Ein bisschen wurde auf Hamburgs sündigster Meile schon immer betrogen – gerade in den Läden, die ihr Geld vornehmlich mit nackter Haut verdienen. Männer, die auf Brüste starren, sind in Kombination mit Alkohol auch denkbar leichte Opfer – da flutscht beim Kassieren auch gerne mal ein Schein zu viel durch die Hände. Auch sind Männer leicht willenlos, wenn spärlich bekleidete Frauen ihnen was von einer neuen Bestellung – Champagne for the Ladies! – zärtlich in die Ohren flüstern. Natürlich ist das weder wirklich gerecht noch schön, aber ein Strip-Schuppen ist kein Ponyhof. Auch nicht auf der Reeperbahn.
Staatsanwaltschaft Hamburg und die Kripo der Davidwache
Aber das ist nichts dagegen, was drei Tabledance-Bars (tendenziell eher von der billigen Sorte) sich geleistet haben. Da wurde nicht „ein bisschen“ betrogen, sondern im ganz großen Stil mit ordentlich krimineller Energie. Vermutlich haben sich die Kriminellen gedacht, dass sie schon damit durchkommen – schließlich macht es sich bei der Ehefrau nicht wirklich gut, wenn Papierkram mit der Polizei wegen einer Sache im Strip-Schuppen auf der Reeperbahn erledigt werden muss. Die Rechnung der Kriminellen ist jedoch nicht aufgegangen: Die Staatsanwaltschaft Hamburg und die Kripo der Davidwache haben am Wochenende eine großangelegte Razzia auf der Reeperbahn durchgeführt, bei der nicht weniger als 85 (!) Polizisten im Einsatz waren.
Ermittlungen gegen über 60 Personen in 78 Fällen
Die Polizei hat für die Razzia sieben Durchsuchungsbefehle erwirkt, drei davon richteten sich gegen einschlägige Bars und die restlichen vier gegen Privatwohnungen der vermuteten Strippenzieher.
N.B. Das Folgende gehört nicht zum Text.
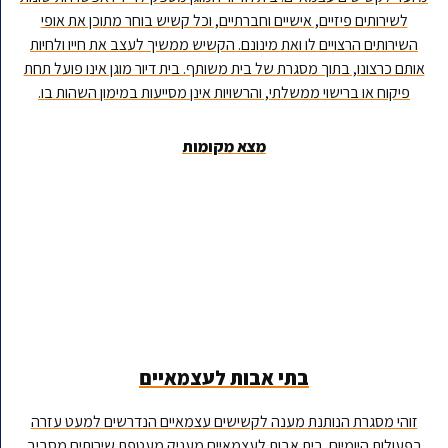
לשירותים פיזיים, אישיים וחברתיים, וכל קשיש בוחר מתוכן את אופי
השירותים הרצויים לו ואת מינונם. הקשיש ממשיך לעצב את חייו ולחיות
אותם כרצונו, בתוך מסגרת של בית משותף. בית דיור מוגן אינו פועל תחת
פיקוח או ברישוי ממשלתי, והרשויות אינן מסייעות במימון השהות בו.
מצא מקומות
בתי אבות לעצמאיים
זוהי מסגרת הנותנת מענה לקשישים עצמאיים הנדרשים למעט עזרה
בפעולות היומיום. בית אבות לעצמאיים מעניק מעטפת שירותים מסביב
Nach Polizeiangaben richten sich die Ermittlungen gegen über 60 Personen in 78 Fällen – so viele Verdächtige gibt es selbst auf der Reeperbahn nicht alle Tage.
Betrug und räuberische Erpressung
Vorangegangen waren den Ermittlungen diverse Anzeigen von Geschädigten. Diese wurden u.a. unter Gewaltandrohung genötigt, unstimmige (zu Gunsten des Strip-Schuppens, versteht sich) Rechnungen zu begleichen. Außerdem wurden bei bargeldloser Zahlung mehrere Abbuchungen bei einer einzigen Rechnung vorgenommen, was nicht unbedingt auf einen hohen IQ bei den Kriminellen schließen lässt, denn auf diese Weise kam die Polizei zu äußerst belastbarem Beweismaterial. Die Anklagen lauten auf Betrug und räuberische Erpressung, in Kombination mit Vorstrafen kann dies dazu führen, dass die Angeklagten nun ganz andere Ecken von Hamburg als die Reeperbahn zu sehen kriegen – und zwar für längere Zeit.
Letztendlich waren von der Razzia nur drei Etablissements betroffen, es ist also nicht wirklich fair, wenn jetzt die gesamte Strip-Schuppen-Branche unter Generalverdacht gestellt wird – schließlich gibt es auf der Reeperbahn eine Vielzahl an Läden, die ihr Geld mit nackter Haut verdienen. Außerdem wissen die Betreiber (spätestens) jetzt, dass die Polizei ihnen auf die Finger schaut. Und dann gibt es ja noch die Läden wie etwa Pearls Table Dance Club, Susis Showbar oder gar das Dollhouse, die so oft in den überregionalen Medien – gleich, ob Zeitungen, Fernsehen oder Radio – sind, dass sie sich systematischen Betrug gar nicht leisten könnten, ohne ihren „guten“ Ruf aufs Spiel zu setzen.